I'm making stuff up? No dude, Sengun's scoring efficiency is a product of being extremely selective with his attempts to the point of doing literal pump fakes at the three point line without a defender in sight. You want me to pull up his 3 pt attempts per game? No, he's extremely hesitant to take any form of jump shot that isn't a 6 ft push shot from the rim and that bears out statistically and if you actually watched Rocket games this past season. Yes his extreme hesitation with shots outside the paint leads to a very packed half court offense with atrocious spacing.
Yeah, it is very rare for someone to improve dribbling in a short time. It's something you usually start practicing and become second nature at a very young age. This is especially true that he's from a basketball family. So if you don't have it at the age of 18, you probably don't have it. My theory is that his jump shot was his bread and butter and his finishing up close wasn't very good, so he didn't try to dribble a lot in college. I saw some of his high school clips, and he wasn't a particularly bad ball handler. I think early last season was just a struggle in every aspect of his game, including shooting and defense which were supposed to be his strengths.
Green was without question a better shooter than Sengun last year. Both players have their positives and negatives. No reason to make it seem like one is better across the board.

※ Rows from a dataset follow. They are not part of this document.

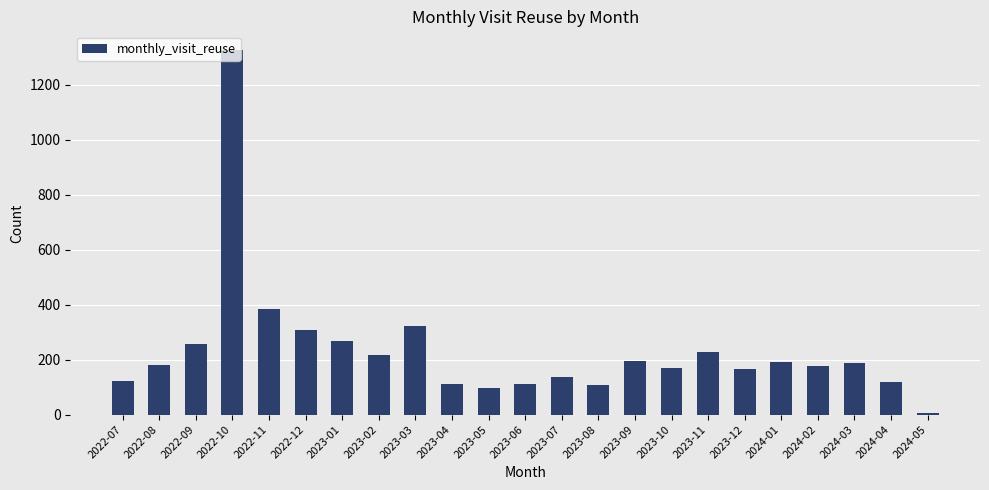

Count the number of data series in this chart.

1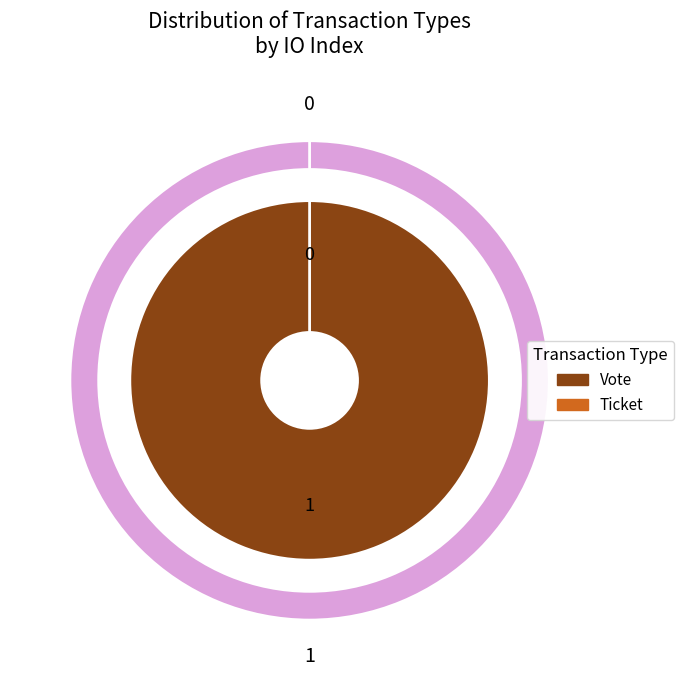

What percentage do Ticket and Vote together represent?

100.0%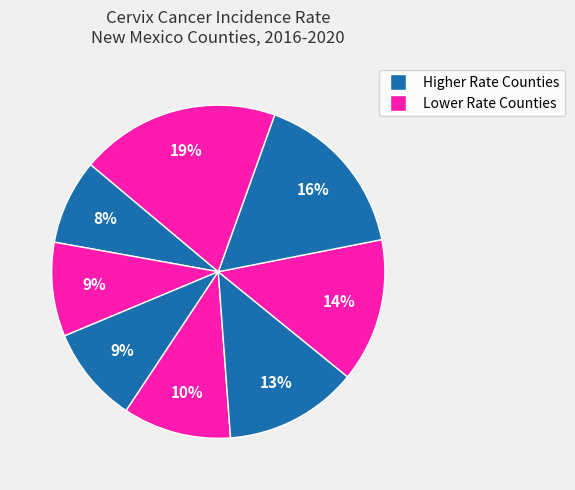

Count the number of slices in the pie.

8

Nba.com has tracking stats for shooting. If you compare the two Green has a better percentage in everything outside of 14 feet (2 of them are close but like you said Green is taking tougher shots). Green also has better shooting numbers on open shots and a better FT%. There is no real argument for Sengun being a better shooter unless you are counting inside the paint.
Yes, agreed. That's what I've been saying from the jump. Sengun just provides more elsewhere in the skill set.